Sharing the Pain
By Elsa Fluss, IT Project Coordinator
My boyfriend and I crumpled into a sobbing heap on the floor of the basement bathroom at his mom’s house. It only took one glance at the pregnancy test to confirm what I had feared for a few days: I was pregnant. Questions and fears cascaded through my mind. What had I done? How could I be so stupid? What will my parents say? Am I being punished? What will my boyfriend do? How will I raise a child? How will I tell my family?
I knew right away that I would keep the baby and raise it, by myself if I had to. It took me two weeks, though, to tell my parents, and a few months to tell my friends from church. At the time I was working at a home improvement store, and in a week everyone at work knew. I was terrified of my parents’ reaction, but I knew without a doubt that the people I worked with would love and support me.
Ask: What would your group’s reaction be to this woman?
When a woman is faced with pain in her life, she will often hide it initially. Once it becomes unbearable and she decides to let someone into her secret places of pain, her choice of a confidant might be surprising. It is often those closest to her that she will share with last.

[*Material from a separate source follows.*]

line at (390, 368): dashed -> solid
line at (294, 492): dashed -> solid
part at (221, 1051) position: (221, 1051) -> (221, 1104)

The first people many women turn to with their pain are people who allow her to be anonymous. This is most often true when the pain is accompanied by shame or guilt. These anonymous “friends” include people in online forums and discussion boards, but it is not limited to those distant people. A woman may also turn to someone who has been open with a similar situation in the past, or someone who has stood by a friend in a similar situation.
Ask: Why do you think this is so?
Read 2 Corinthians 1:3-7. If possible read from several translations.

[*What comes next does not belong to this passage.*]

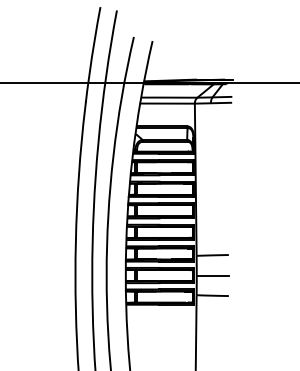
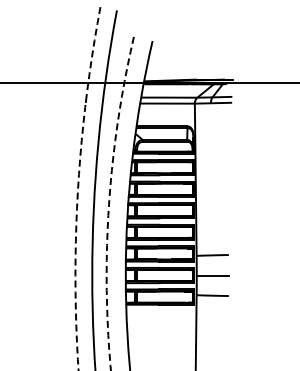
arc at (78, 188): solid -> dashed
arc at (109, 203): solid -> dashed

Ask: What pattern is described in these verses as it relates to comfort and pain? What advice does this passage give your group about comfort in pain? Share how this passage either changes or confirms your thinking?
Many women feel relief simply from filling out an anonymous prayer request card.
Ask: In your MOPS group, how can you make sure there is a way for your moms to share without being identified?
There is a certain amount of expected tolerance and acceptance with someone who has been through the same kind of pain.
Ask: Why is it important to encourage honest sharing within a circle of trust in your discussion groups?